Back in 2010, stem cell researcher at Canada's McMaster University Mick Bhatia caught our attention with a novel approach to creating blood stem cells from human skin stem cells. The technique streamlined this process, advancing efforts to create blood for surgery and treat leukaemia and other cancers.
His latest work continues in this same vein, but demonstrates a method of converting somebody's blood sample into a variety of their nerve cells. This includes both the central nervous system of the brain and spinal chord, along with the peripheral nervous system in the rest of the body. The thinking is that this will allow unprecedented access to study a patient's specific neural system and address questions like why different stimuli trigger different sensations in different people.
"Now we can take easy to obtain blood samples and make the main cell types of neurological systems - the central nervous system and the peripheral nervous system - in a dish that is specialized for each patient," says Bhatia. "Nobody has ever done this with adult blood.
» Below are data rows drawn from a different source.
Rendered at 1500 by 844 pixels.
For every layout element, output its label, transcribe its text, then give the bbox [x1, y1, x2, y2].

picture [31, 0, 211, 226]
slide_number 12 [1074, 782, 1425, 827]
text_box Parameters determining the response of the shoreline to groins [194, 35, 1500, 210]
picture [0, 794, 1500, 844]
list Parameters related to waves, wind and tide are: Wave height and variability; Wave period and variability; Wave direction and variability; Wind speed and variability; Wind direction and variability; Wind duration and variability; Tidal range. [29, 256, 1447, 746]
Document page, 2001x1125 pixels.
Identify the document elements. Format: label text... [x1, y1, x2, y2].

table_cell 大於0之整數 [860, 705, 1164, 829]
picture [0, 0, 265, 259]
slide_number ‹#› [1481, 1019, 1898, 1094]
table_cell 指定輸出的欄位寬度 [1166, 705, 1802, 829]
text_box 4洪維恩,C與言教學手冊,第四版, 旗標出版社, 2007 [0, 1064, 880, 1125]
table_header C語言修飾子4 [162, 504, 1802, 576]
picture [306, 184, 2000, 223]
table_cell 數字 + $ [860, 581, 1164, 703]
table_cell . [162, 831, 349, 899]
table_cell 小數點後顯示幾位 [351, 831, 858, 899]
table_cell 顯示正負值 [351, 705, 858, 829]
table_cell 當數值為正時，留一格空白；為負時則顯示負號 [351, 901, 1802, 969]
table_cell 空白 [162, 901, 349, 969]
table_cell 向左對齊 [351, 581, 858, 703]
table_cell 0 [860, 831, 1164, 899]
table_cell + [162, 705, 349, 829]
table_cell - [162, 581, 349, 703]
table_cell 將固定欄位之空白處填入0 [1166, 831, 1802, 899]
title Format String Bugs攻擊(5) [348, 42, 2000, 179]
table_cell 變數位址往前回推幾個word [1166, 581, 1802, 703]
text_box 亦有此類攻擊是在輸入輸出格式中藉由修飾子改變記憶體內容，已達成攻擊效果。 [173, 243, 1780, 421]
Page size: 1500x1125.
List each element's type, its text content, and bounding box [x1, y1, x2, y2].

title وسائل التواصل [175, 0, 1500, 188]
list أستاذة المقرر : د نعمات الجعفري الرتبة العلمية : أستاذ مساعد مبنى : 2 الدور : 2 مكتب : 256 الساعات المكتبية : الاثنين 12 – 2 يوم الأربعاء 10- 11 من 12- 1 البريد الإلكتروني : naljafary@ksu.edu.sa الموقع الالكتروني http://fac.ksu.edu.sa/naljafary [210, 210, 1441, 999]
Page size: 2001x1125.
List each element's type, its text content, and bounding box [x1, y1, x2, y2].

Ever."
The patented technology could lead to new kinds of drugs that rather than create the perception of pain relief in the central nervous system, actually target the neurons in the peripheral nervous system. The hope is that this could lessen the side effects of pain relief drugs.
"You don’t want to feel sleepy or unaware, you just want your pain to go away," says Bhatia. "But, up until now, no one’s had the ability and required technology to actually test different drugs to find something that targets the peripheral nervous system and not the central nervous system in a patient specific, or personalized manner."
The research was published in the journal Cell Reports.